Доржу сделалось так тоскливо, что он уже не находил себе места. Он быстро собрался и вышел из дому. Над землей поднимался белый туман, и, едва очутившись на улице, Дорж испытал какую-то смутную тревогу, нараставшую у него в душе. Дорж машинально брел по улице и так же машинально раскланивался или обменивался рукопожатием с встречавшимися ему знакомыми. Незаметно для себя он зашел в продовольственный магазин, купил пачку сигарет и побрел дальше. В конце концов он очутился у огромного дома в форме буквы «Г» и остановился напротив окна, задернутого прозрачной занавеской, в которой то и дело мелькал силуэт девушки. Теперь тревога в душе Доржа уступила место радостному волнению. Внезапно оконные створки распахнулись, и выглянула девичья головка. Дорж смутился и хотел было сделать вид, что просто идет мимо. Но девушка помахала ему рукой, прося подождать ее. Окно тотчас снова закрылось, а вскоре Уянга уже стояла перед Доржем.
— Как я хотела, чтобы ты сегодня пришел к нам! — живо заговорила она, поблескивая небольшими, но очень яркими черными глазами. Ее родинка над верхней губой, обычно едва заметная, теперь казалась ему огромной.
— И вот я здесь. А мне захотелось проведать твою родинку, узнать, как она поживает, — пошутил Дорж.
— Выходит, ей повезло больше, чем мне, — усмехнулась Уянга.
— Конечно, — подтвердил Дорж, — не будь у тебя родинки, я тебя, пожалуй, и не приметил бы. Уянга, отец твой дома?
— Нет, ушел куда-то. А у меня новость — нас посылают в госхоз.
— В какой же госхоз отправится Уянга, чтобы способствовать подъему сельского хозяйства? — все еще шутливо спросил Дорж.
— В Жаргалантуйский. И не смейся, пожалуйста, студенты университета работают там каждый год, и весьма успешно.
Они направились к холму в северной части поселка и поднялись в беседку. Тут можно было укрыться от любопытных взглядов.
— Послушай, Уянга, я сегодня встретил Батмунха. Помнишь, он учился в нашей школе, окончил ее года три назад? Он бросился ко мне со всех ног, словно я брат родной, которого он не видел лет десять. Оказалось, что я понадобился ему только для того, чтобы купить в шахтерском магазине свитер.

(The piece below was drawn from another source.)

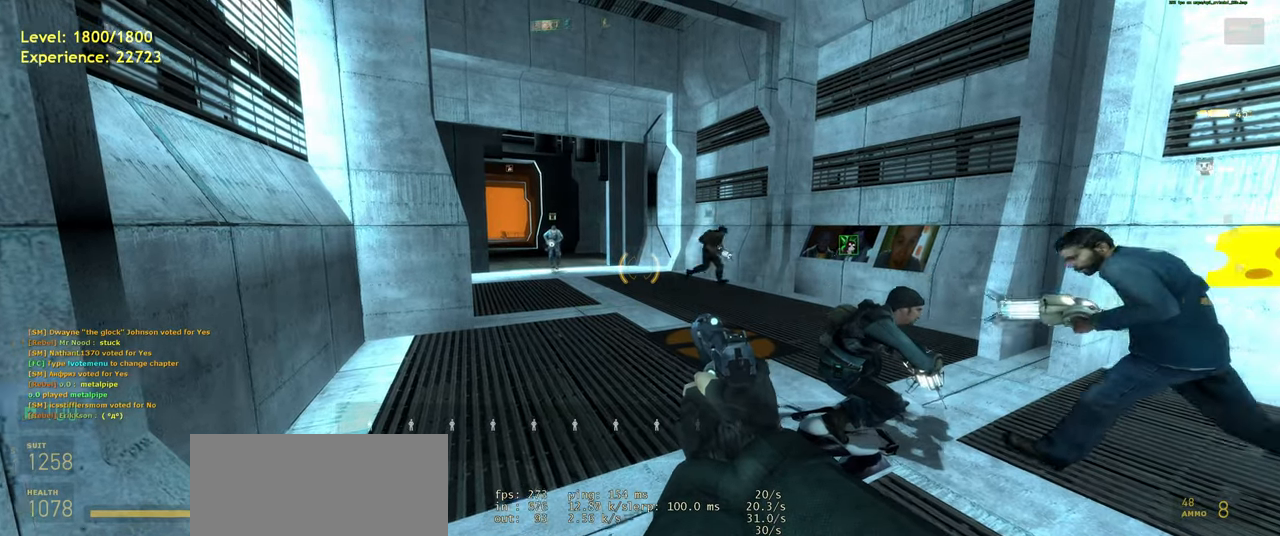
{"keys": [], "mouse": [], "events": [[80, "w", "up"]]}
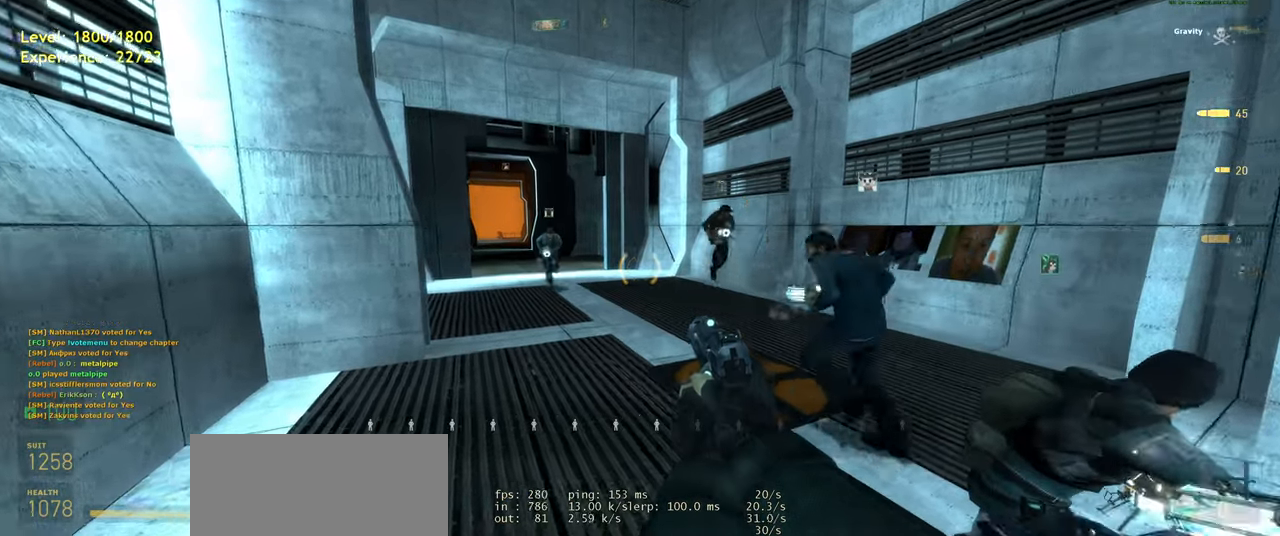
{"keys": [], "mouse": [], "events": [[80, "s", "down"], [140, "d", "down"], [280, "s", "up"], [300, "d", "up"]]}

— Я ведь тебе говорила, что встречала его на танцах. По-моему, он парень неплохой, общительный, веселый. Он переписывался с нашей соседкой, Чимгэ.
— Может быть, и неплохой, — рассеянно повторил Дорж. — А что говорит обо мне твой отец?
— Дорж — юноша старательный, к работе относится серьезно.
— А еще что?
— А разве этого недостаточно? — резонно возразила Уянга.
— Может быть, и достаточно, — разочарованно сказал Дорж. Он почему-то втайне надеялся на то, что, говоря о нем, Бадрангуй непременно так или иначе обмолвится о его отце.
— Уже поздно, пойдем домой, — сказала Уянга, поднимаясь со скамьи. Он тоже встал и положил руку ей на плечо.
— Какая у тебя жесткая рука, — тихо заметила девушка.
— Еще бы! Я ею не авторучку держу, а отбойный молоток, а в нем без малого пять кило!
— А совсем еще недавно твои ладони были мягкие, как мои.
— Не совсем. У мужчины рука должна быть твердой. У меня, во всяком случае.
— Почему?
— Во-первых, я уже взрослый, во-вторых, вырос без отца. Я не был белоручкой и до поступления на шахту. Вся тяжелая работа по дому лежала на мне… — Дорж внезапно умолк. Они шли рядом, славная юная пара, встречные им улыбались и зачастую даже оглядывались вслед. У дома Уянги Дорж поспешил проститься:
— До свиданья! Желаю тебе удачной поездки в госхоз. — Он собрался было уйти, но она удержала его за руку. Ладонь Уянги была холодна, как лед.
— Ты замерзла? — спросил он.
— Нет!
— Ну, до свидания.
— До свидания.
Вернувшись домой, Бадрангуй не застал Уянги, она тем временем беседовала с Доржем, прогуливаясь по поселку.
— Где сестра? — спросил он у младшей дочери. Та мгновенно притащила школьную фотографию класса Уянги и, отыскав Доржа, ткнула в него пальцем.
— Вот оно что! — тихо произнес Бадрангуй. Он уселся за стол и стал задумчиво потягивать чай из серебряной чашки.
«Все идет своим чередом! Дети подрастают, находят себе пару. А нам, старикам, отжившим свой век, пора на покой. Жизненный путь долог, но рано или поздно он приходит к концу».